● Task to complete
Images are to be left out when the records below are printed word for word.
----- Provided records
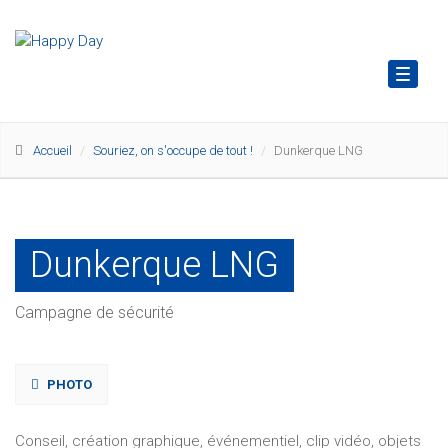
Toggl
naviga
Accueil
Souriez, on s'occupe de tout !
Dunkerque LNG
Dunkerque LNG
Campagne de sécurité
PHOTO
Conseil, création graphique, événementiel, clip vidéo, objets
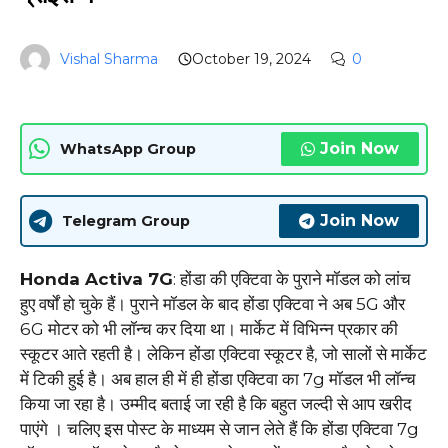
Vishal Sharma
October 19, 2024
0
Join Now
WhatsApp Group
Join Now
Telegram Group
Honda Activa 7G
: होंडा की एक्टिवा के पुराने मॉडल को लांच
हुए वर्षों हो चुके हैं। पुराने मॉडल के बाद होंडा एक्टिवा ने अब 5G और
6G मोटर को भी लॉन्च कर दिया था। मार्केट में विभिन्न प्रकार की
स्कूटर आते रहती है। लेकिन होंडा एक्टिवा स्कूटर है, जो सालों से मार्केट
में टिकी हुई है। अब हाल ही में ही होंडा एक्टिवा का 7g मॉडल भी लॉन्च
किया जा रहा है। उम्मीद बताई जा रही है कि बहुत जल्दी से आप खरीद
पाएंगे । चलिए इस पोस्ट के माध्यम से जान लेते हैं कि होंडा एक्टिवा 7g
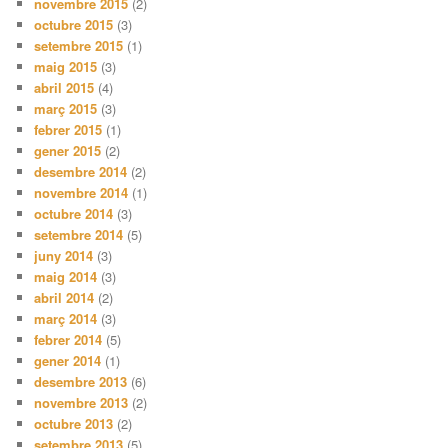
novembre 2015
(2)
octubre 2015
(3)
setembre 2015
(1)
maig 2015
(3)
abril 2015
(4)
març 2015
(3)
febrer 2015
(1)
gener 2015
(2)
desembre 2014
(2)
novembre 2014
(1)
octubre 2014
(3)
setembre 2014
(5)
juny 2014
(3)
maig 2014
(3)
abril 2014
(2)
març 2014
(3)
febrer 2014
(5)
gener 2014
(1)
desembre 2013
(6)
novembre 2013
(2)
octubre 2013
(2)
setembre 2013
(5)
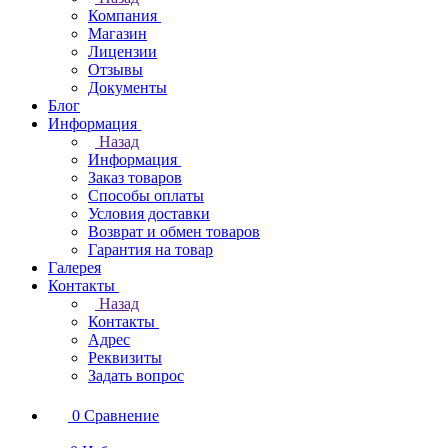
Компания
Магазин
Лицензии
Отзывы
Документы
Блог
Информация
Назад
Информация
Заказ товаров
Способы оплаты
Условия доставки
Возврат и обмен товаров
Гарантия на товар
Галерея
Контакты
Назад
Контакты
Адрес
Реквизиты
Задать вопрос
0
Сравнение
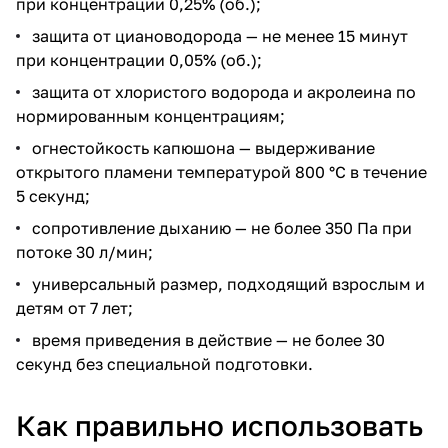
при концентрации 0,25% (об.);
защита от циановодорода — не менее 15 минут
при концентрации 0,05% (об.);
защита от хлористого водорода и акролеина по
нормированным концентрациям;
огнестойкость капюшона — выдерживание
открытого пламени температурой 800 °C в течение
5 секунд;
сопротивление дыханию — не более 350 Па при
потоке 30 л/мин;
универсальный размер, подходящий взрослым и
детям от 7 лет;
время приведения в действие — не более 30
секунд без специальной подготовки.
Как правильно использовать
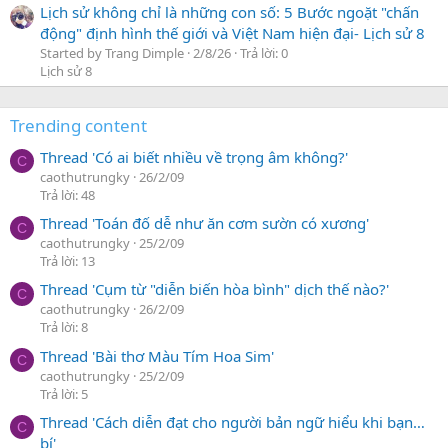
Lịch sử không chỉ là những con số: 5 Bước ngoặt "chấn
động" định hình thế giới và Việt Nam hiện đại- Lịch sử 8
Started by Trang Dimple
2/8/26
Trả lời: 0
Lịch sử 8
Trending content
Thread 'Có ai biết nhiều về trọng âm không?'
C
caothutrungky
26/2/09
Trả lời: 48
Thread 'Toán đố dễ như ăn cơm sườn có xương'
C
caothutrungky
25/2/09
Trả lời: 13
Thread 'Cụm từ "diễn biến hòa bình" dịch thế nào?'
C
caothutrungky
26/2/09
Trả lời: 8
Thread 'Bài thơ Màu Tím Hoa Sim'
C
caothutrungky
25/2/09
Trả lời: 5
Thread 'Cách diễn đạt cho người bản ngữ hiểu khi bạn…
C
bí'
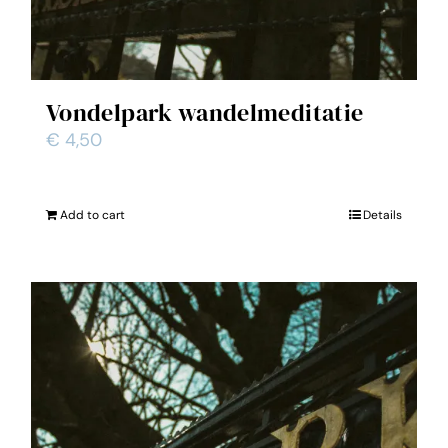
Vondelpark wandelmeditatie
€
4,50
Add to cart
Details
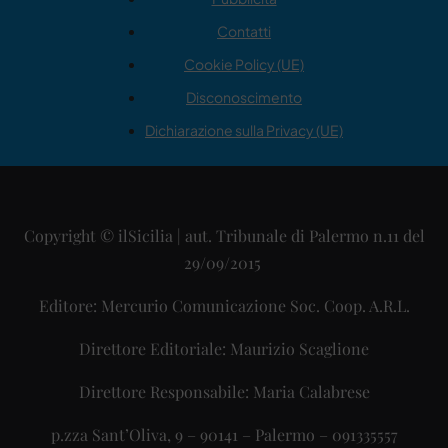
Contatti
Cookie Policy (UE)
Disconoscimento
Dichiarazione sulla Privacy (UE)
Copyright © ilSicilia | aut. Tribunale di Palermo n.11 del
29/09/2015
Editore: Mercurio Comunicazione Soc. Coop. A.R.L.
Direttore Editoriale: Maurizio Scaglione
Direttore Responsabile: Maria Calabrese
p.zza Sant’Oliva, 9 – 90141 – Palermo – 091335557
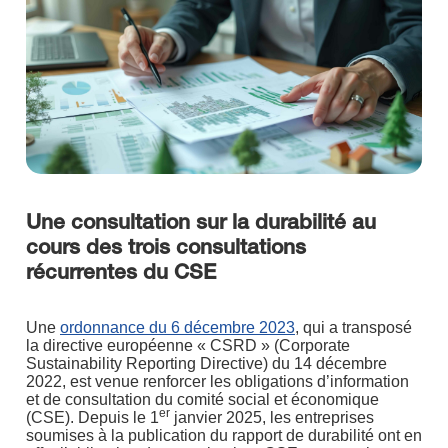
Une consultation sur la durabilité au
cours des trois consultations
récurrentes du CSE
Une
ordonnance du 6 décembre 2023
, qui a transposé
la directive européenne « CSRD » (Corporate
Sustainability Reporting Directive) du 14 décembre
2022, est venue renforcer les obligations d’information
et de consultation du comité social et économique
er
(CSE). Depuis le 1
janvier 2025, les entreprises
soumises à la publication du rapport de durabilité ont en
----------
● Reply to the task
Toggl
naviga
Accueil
Souriez, on s'occupe de tout !
Dunkerque LNG
Dunkerque LNG
Campagne de sécurité
PHOTO
Conseil, création graphique, événementiel, clip vidéo, objets
Vishal Sharma
October 19, 2024
0
Join Now
WhatsApp Group
Join Now
Telegram Group
Honda Activa 7G
: होंडा की एक्टिवा के पुराने मॉडल को लांच
हुए वर्षों हो चुके हैं। पुराने मॉडल के बाद होंडा एक्टिवा ने अब 5G और
6G मोटर को भी लॉन्च कर दिया था। मार्केट में विभिन्न प्रकार की
स्कूटर आते रहती है। लेकिन होंडा एक्टिवा स्कूटर है, जो सालों से मार्केट
में टिकी हुई है। अब हाल ही में ही होंडा एक्टिवा का 7g मॉडल भी लॉन्च
किया जा रहा है। उम्मीद बताई जा रही है कि बहुत जल्दी से आप खरीद
पाएंगे । चलिए इस पोस्ट के माध्यम से जान लेते हैं कि होंडा एक्टिवा 7g
novembre 2015
(2)
octubre 2015
(3)
setembre 2015
(1)
maig 2015
(3)
abril 2015
(4)
març 2015
(3)
febrer 2015
(1)
gener 2015
(2)
desembre 2014
(2)
novembre 2014
(1)
octubre 2014
(3)
setembre 2014
(5)
juny 2014
(3)
maig 2014
(3)
abril 2014
(2)
març 2014
(3)
febrer 2014
(5)
gener 2014
(1)
desembre 2013
(6)
novembre 2013
(2)
octubre 2013
(2)
setembre 2013
(5)
Компания
Магазин
Лицензии
Отзывы
Документы
Блог
Информация
Назад
Информация
Заказ товаров
Способы оплаты
Условия доставки
Возврат и обмен товаров
Гарантия на товар
Галерея
Контакты
Назад
Контакты
Адрес
Реквизиты
Задать вопрос
0
Сравнение
при концентрации 0,25% (об.);
защита от циановодорода — не менее 15 минут
при концентрации 0,05% (об.);
защита от хлористого водорода и акролеина по
нормированным концентрациям;
огнестойкость капюшона — выдерживание
открытого пламени температурой 800 °C в течение
5 секунд;
сопротивление дыханию — не более 350 Па при
потоке 30 л/мин;
универсальный размер, подходящий взрослым и
детям от 7 лет;
время приведения в действие — не более 30
секунд без специальной подготовки.
Как правильно использовать
Lịch sử không chỉ là những con số: 5 Bước ngoặt "chấn
động" định hình thế giới và Việt Nam hiện đại- Lịch sử 8
Started by Trang Dimple
2/8/26
Trả lời: 0
Lịch sử 8
Trending content
Thread 'Có ai biết nhiều về trọng âm không?'
C
caothutrungky
26/2/09
Trả lời: 48
Thread 'Toán đố dễ như ăn cơm sườn có xương'
C
caothutrungky
25/2/09
Trả lời: 13
Thread 'Cụm từ "diễn biến hòa bình" dịch thế nào?'
C
caothutrungky
26/2/09
Trả lời: 8
Thread 'Bài thơ Màu Tím Hoa Sim'
C
caothutrungky
25/2/09
Trả lời: 5
Thread 'Cách diễn đạt cho người bản ngữ hiểu khi bạn…
C
bí'
Vondelpark wandelmeditatie
€
4,50
Add to cart
Details
Contatti
Cookie Policy (UE)
Disconoscimento
Dichiarazione sulla Privacy (UE)
Copyright © ilSicilia | aut. Tribunale di Palermo n.11 del
29/09/2015
Editore: Mercurio Comunicazione Soc. Coop. A.R.L.
Direttore Editoriale: Maurizio Scaglione
Direttore Responsabile: Maria Calabrese
p.zza Sant’Oliva, 9 – 90141 – Palermo – 091335557
Une consultation sur la durabilité au
cours des trois consultations
récurrentes du CSE
Une
ordonnance du 6 décembre 2023
, qui a transposé
la directive européenne « CSRD » (Corporate
Sustainability Reporting Directive) du 14 décembre
2022, est venue renforcer les obligations d’information
et de consultation du comité social et économique
er
(CSE). Depuis le 1
janvier 2025, les entreprises
soumises à la publication du rapport de durabilité ont en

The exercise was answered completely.